The death of any child is a tragedy – for the family and for the community. Almost 20 years ago, an idea was created to systematically review all child deaths in order to find ways to prevent similar deaths going forward. In past years this focus has raised the awareness about child drowning or the importance of putting babies to sleep on their backs or making sure all children are always secured in car seats.
The Arizona Child Fatality Review Program was created in 1993 (A.R.S. § 36-342, 36-3501-4). The statute created an independent State Child Fatality Review Team. The types of members of the team are set in legislation; representatives from the Academy of Pediatrics and from the ADES Divisions of Developmental Disabilities and Children and Family Services, as well as from law enforcement and a medical examiner make up the team.
The team’s role is to produce an annual report to the Governor and legislature that summarizes the findings, and make recommendations based on promising and proven strategies regarding the prevention of child deaths. The team is also charged to study the adequacy of statutes, ordinances, rules, training and services to determine what changes are needed to decrease the incidence of preventable child fatalities and (as appropriate) take steps to implement these changes. These recommendations have been used to educate communities, initiate legislative action, and develop prevention programs.

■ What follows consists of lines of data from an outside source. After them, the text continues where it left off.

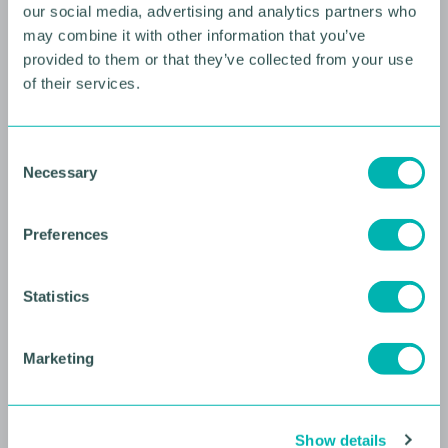
our social media, advertising and analytics partners who
may combine it with other information that you’ve
provided to them or that they’ve collected from your use
of their services.
10 AUGUST 2026
C
Necessary
Future Faces Professional
o
n
Development: Beyond the
s
Podium with Ellie Simmonds
Preferences
e
n
YOUNG PROFESSIONALS
t
Statistics
S
e
Marketing
l
e
c
Show details
t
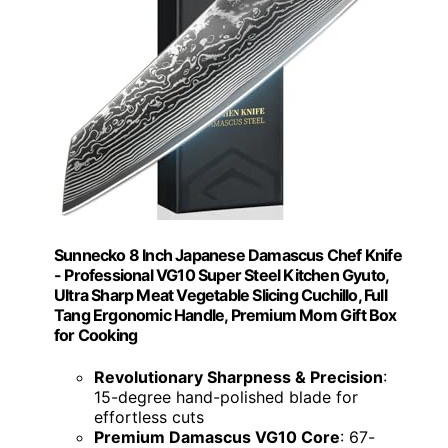
Sunnecko 8 Inch Japanese Damascus Chef Knife
- Professional VG10 Super Steel Kitchen Gyuto,
Ultra Sharp Meat Vegetable Slicing Cuchillo, Full
Tang Ergonomic Handle, Premium Mom Gift Box
for Cooking
Revolutionary Sharpness & Precision
:
15-degree hand-polished blade for
effortless cuts
Premium Damascus VG10 Core
: 67-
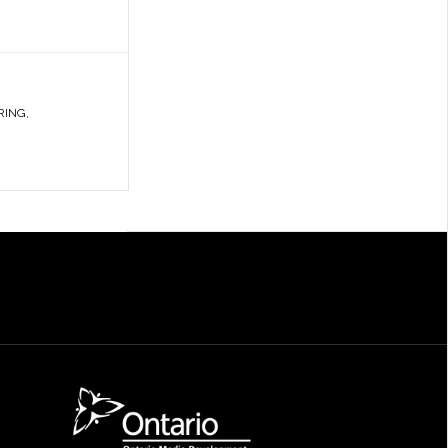
RING
,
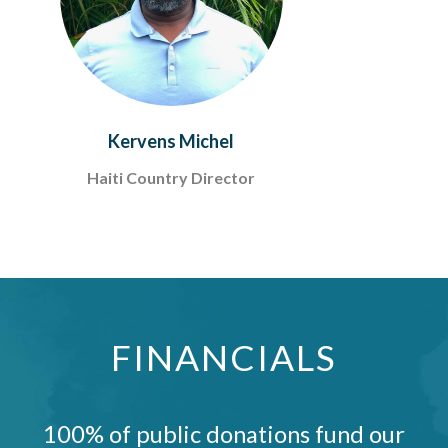
Kervens Michel
Haiti Country Director
FINANCIALS
100% of public donations fund our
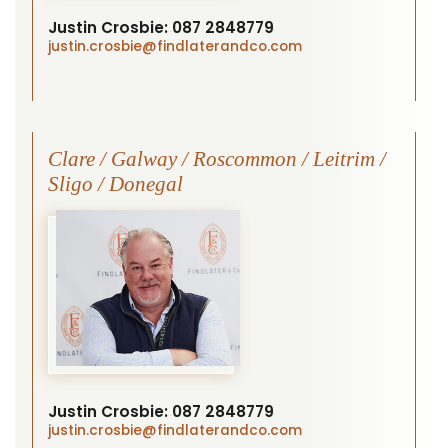
Justin Crosbie:
087 2848779
justin.crosbie
@findlaterandco.com
Clare / Galway / Roscommon / Leitrim /
Sligo / Donegal
Justin Crosbie:
087 2848779
justin.crosbie
@findlaterandco.com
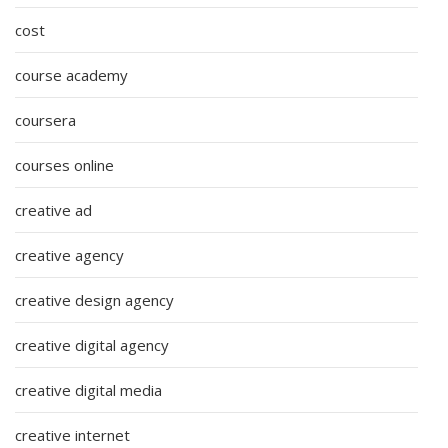
cost
course academy
coursera
courses online
creative ad
creative agency
creative design agency
creative digital agency
creative digital media
creative internet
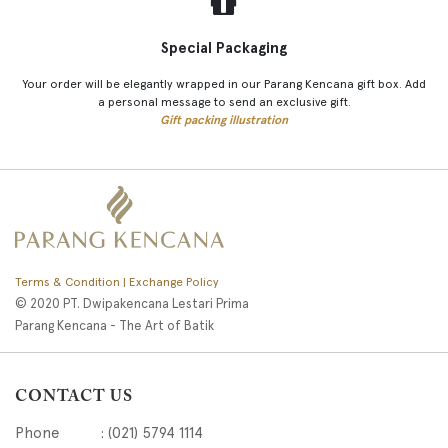
Special Packaging
Your order will be elegantly wrapped in our Parang Kencana gift box. Add
a personal message to send an exclusive gift.
Gift packing illustration
Terms & Condition | Exchange Policy
© 2020 PT. Dwipakencana Lestari Prima
Parang Kencana - The Art of Batik
CONTACT US
Phone : (021) 5794 1114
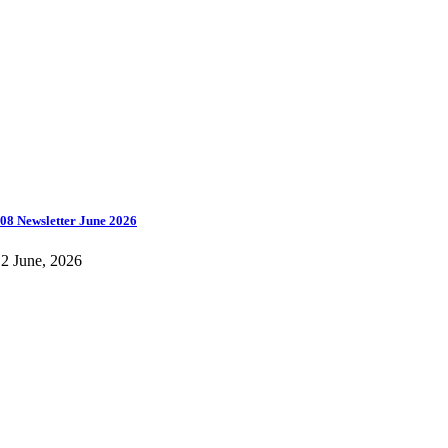
08 Newsletter June 2026
2 June, 2026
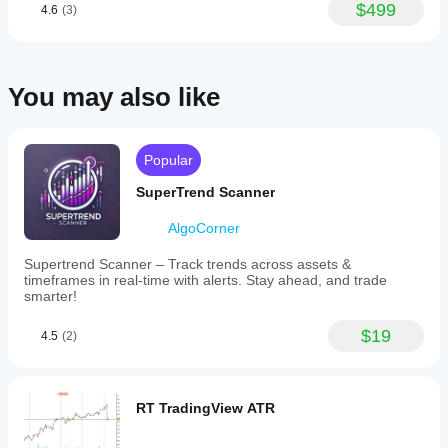
This
Yes, you
$499
4.6
(3)
understand
flexibility
can
modify
how it
allows
parameters
traders
behaves
to adapt
to
under
the
tailor
various
You may also like
indicator to
the
market
your
EMA
conditions.
strategy.
calculation
to
Popular
specific
market
SuperTrend Scanner
hours
or
timeframes
AlgoCorner
relevant
to
Supertrend Scanner – Track trends across assets &
their
timeframes in real-time with alerts. Stay ahead, and trade
trading
smarter!
strategy.
The
$19
4.5
(2)
indicator
focuses
on
providing
EMA
RT TradingView ATR
values
derived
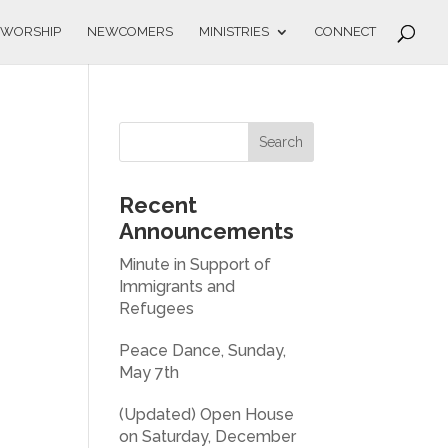
WORSHIP
NEWCOMERS
MINISTRIES
CONNECT
Recent
Announcements
Minute in Support of
Immigrants and
Refugees
Peace Dance, Sunday,
May 7th
(Updated) Open House
on Saturday, December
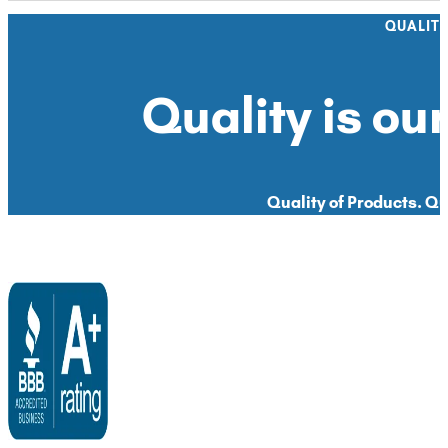
QUALIT
Quality is our
Quality of Products. Qua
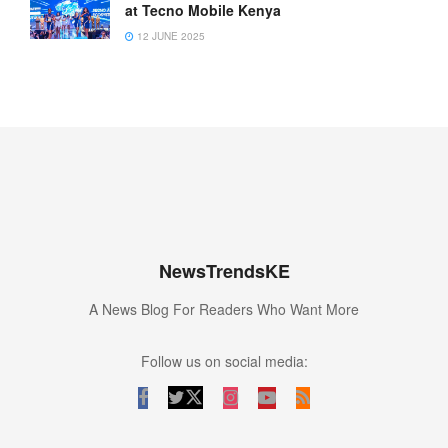
at Tecno Mobile Kenya
12 JUNE 2025
NewsTrendsKE
A News Blog For Readers Who Want More
Follow us on social media:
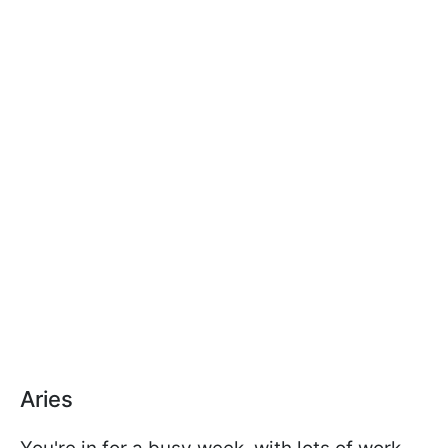
Aries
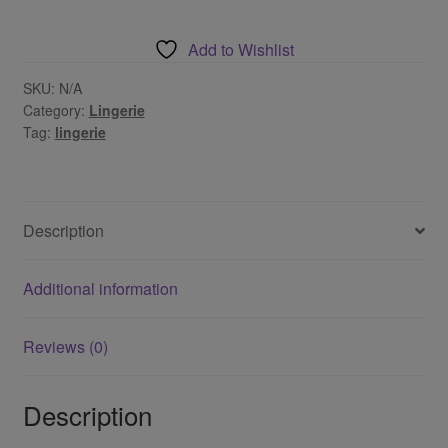
Set
quantity
Add to Wishlist
SKU:
N/A
Category:
Lingerie
Tag:
lingerie
Description
Additional information
Reviews (0)
Description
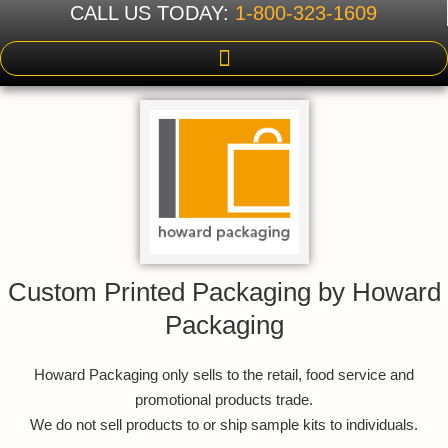
CALL US TODAY:
1-800-323-1609
Custom Printed Packaging by Howard
Packaging
Howard Packaging only sells to the retail, food service and
promotional products trade.
We do not sell products to or ship sample kits to individuals.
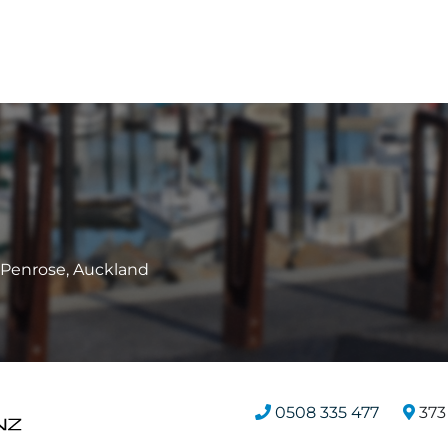
, Penrose, Auckland
0508 335 477
373 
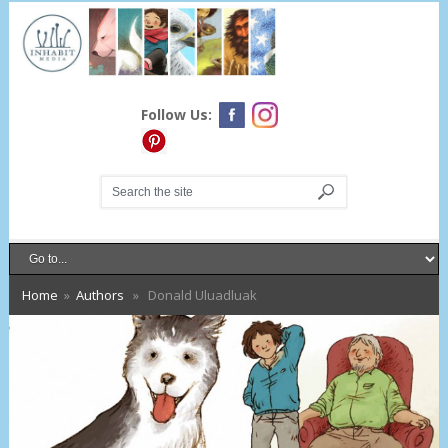
Follow Us:
Home
»
Authors
» Donald Uluadluak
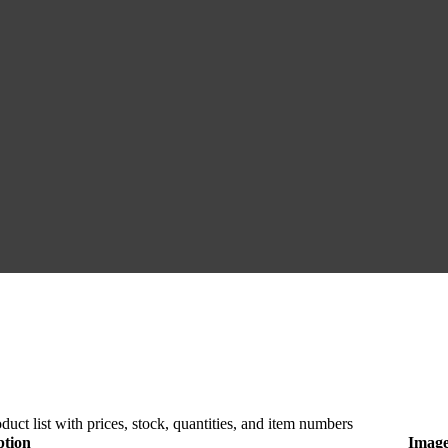
duct list with prices, stock, quantities, and item numbers
ption
Imag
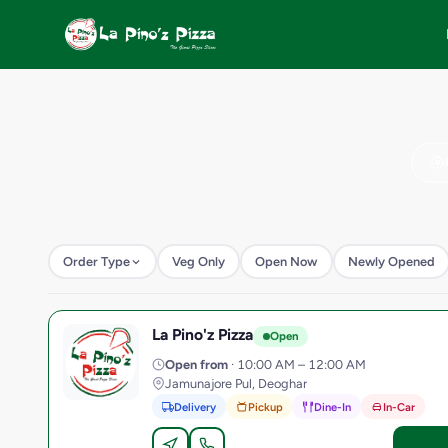
Order Type
Veg Only
Open Now
Newly Opened
La Pino'z Pizza
L
Open
Open from
· 10:00 AM – 12:00 AM
Jamunajore Pul, Deoghar
Delivery
Pickup
Dine-In
In-Car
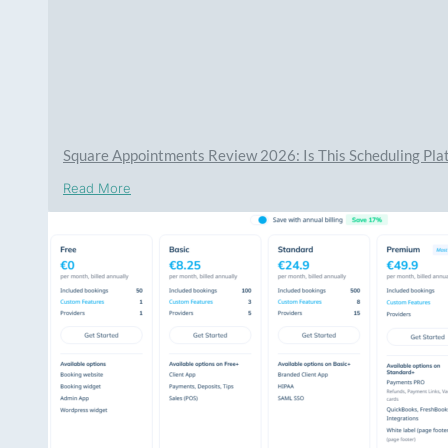
Square Appointments Review 2026: Is This Scheduling Plat
Read More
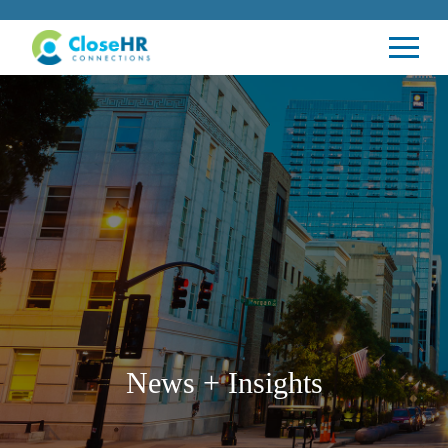
News + Insights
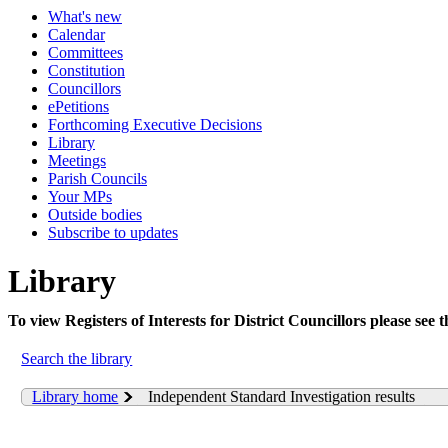
What's new
Calendar
Committees
Constitution
Councillors
ePetitions
Forthcoming Executive Decisions
Library
Meetings
Parish Councils
Your MPs
Outside bodies
Subscribe to updates
Library
To view Registers of Interests for District Councillors please see 
Search the library
Library home
Independent Standard Investigation results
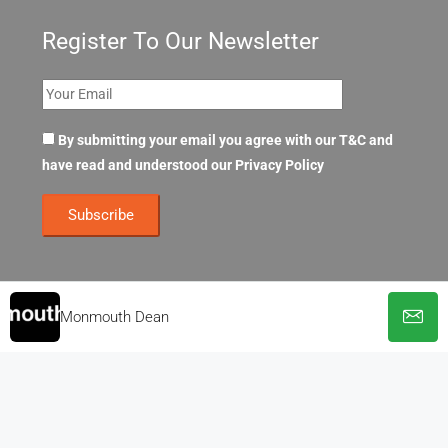
Register To Our Newsletter
By submitting your email you agree with our T&C and
have read and understood our
Privacy Policy
Monmouth Dean
© OpenOffices. All Rights Reserved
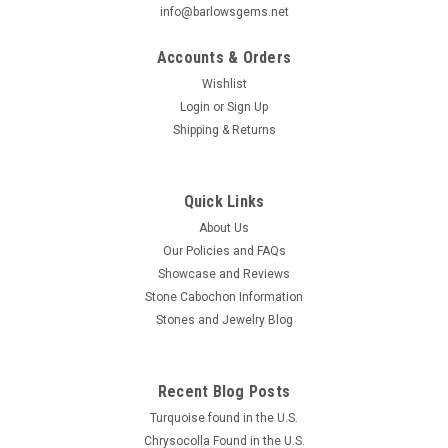
info@barlowsgems.net
Accounts & Orders
Wishlist
Login
or
Sign Up
Shipping & Returns
Chrysocolla Shattuckite Small Slab Cabochon
#S18
Beautiful natural freeform organic shaped blue Chrysocolla
Quick Links
Shattuckite designer cabochon 48 mm by 37 mm and 3 mm
About Us
to 5 mm thick. These lovely small polished stone slabs or
Our Policies and FAQs
large freeform cabochons of Chrysocolla Shattuckite are
Showcase and Reviews
stunningly...
Stone Cabochon Information
Stones and Jewelry Blog
$36.00
Recent Blog Posts
ADD TO CART
Turquoise found in the U.S.
COMPARE
Chrysocolla Found in the U.S.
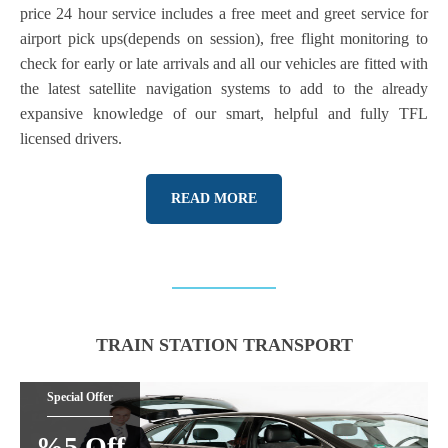
price 24 hour service includes a free meet and greet service for
airport pick ups(depends on session), free flight monitoring to
check for early or late arrivals and all our vehicles are fitted with
the latest satellite navigation systems to add to the already
expansive knowledge of our smart, helpful and fully TFL
licensed drivers.
READ MORE
TRAIN STATION TRANSPORT
Special Offer
%5 Off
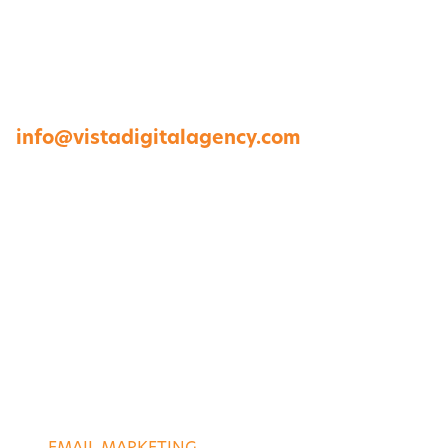
1264 Perimeter Parkway, Virginia Beach, VA
23454
757-422-8979 •
info@vistadigitalagency.com
ABOUT US
CASE STUDIES
PORTFOLIO
CONTACT US
DIGITAL SERVICES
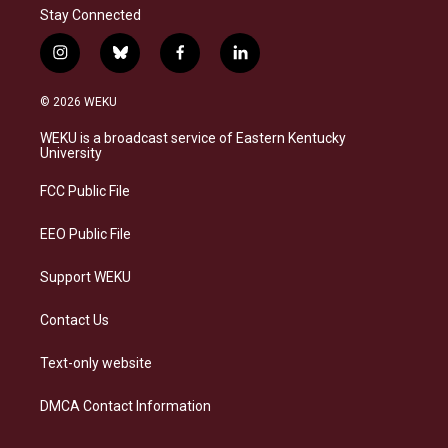
Stay Connected
i
b
f
l
n
l
a
i
s
u
c
n
© 2026 WEKU
t
e
e
k
a
s
b
e
WEKU is a broadcast service of Eastern Kentucky
g
k
o
d
University
r
y
o
i
a
k
n
FCC Public File
m
EEO Public File
Support WEKU
Contact Us
Text-only website
DMCA Contact Information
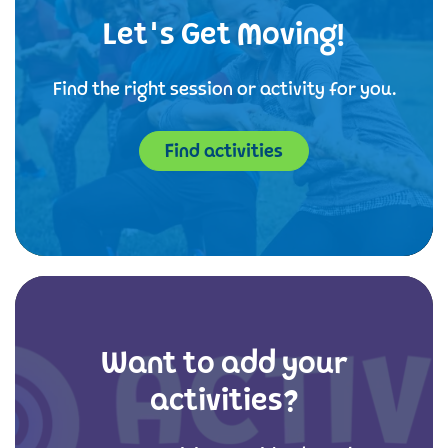
Let's Get Moving!
Find the right session or activity for you.
Find activities
Want to add your
activities?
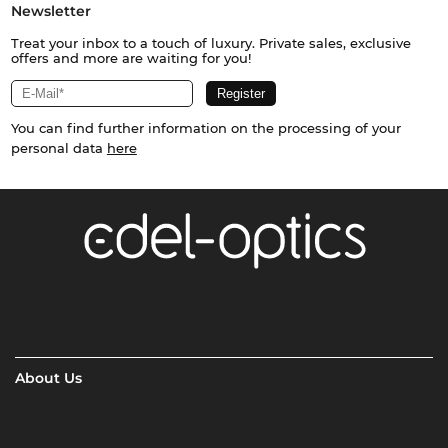
Newsletter
Treat your inbox to a touch of luxury. Private sales, exclusive
offers and more are waiting for you!
You can find further information on the processing of your
personal data
here
About Us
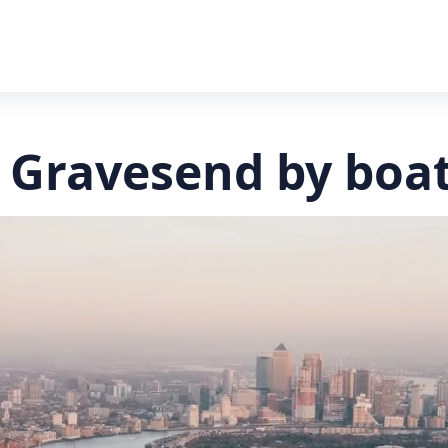
 Gravesend by boa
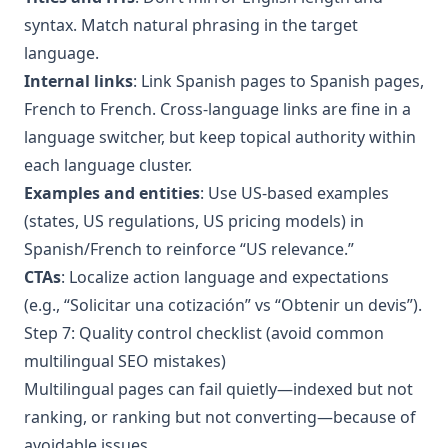
syntax. Match natural phrasing in the target
language.
Internal links
: Link Spanish pages to Spanish pages,
French to French. Cross-language links are fine in a
language switcher, but keep topical authority within
each language cluster.
Examples and entities
: Use US-based examples
(states, US regulations, US pricing models) in
Spanish/French to reinforce “US relevance.”
CTAs
: Localize action language and expectations
(e.g., “Solicitar una cotización” vs “Obtenir un devis”).
Step 7: Quality control checklist (avoid common
multilingual SEO mistakes)
Multilingual pages can fail quietly—indexed but not
ranking, or ranking but not converting—because of
avoidable issues.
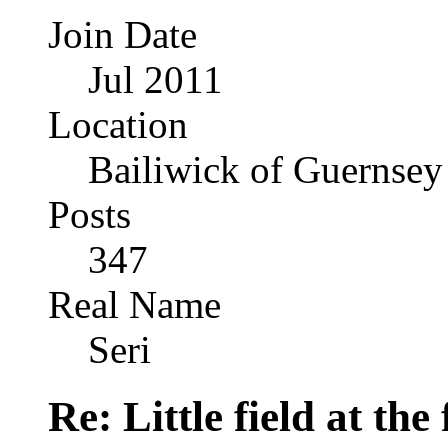
Join Date
Jul 2011
Location
Bailiwick of Guernsey
Posts
347
Real Name
Seri
Re: Little field at the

Our role is to provide the needed professional and administrative support to the state and local teams and analyze data from all death reviews. Reviews of child deaths are completed by 12 local child fatality teams located throughout Arizona. The State Child Fatality Review Team operates independently of the ADHS and the annual report doesn’t always reflect the viewpoints of state leadership, but it does always reflect what the team of experts believes is in the best interest in preventing children’s deaths. The next report is due out in mid-November. You will be able to find historical reports and this year’s report (when it’s out) on our Child Fatality Review website.
It’s astonishing that the report found that 87 percent of transportation related child deaths in 2010 were preventable. Although the sample size is small, the figure is still incredible.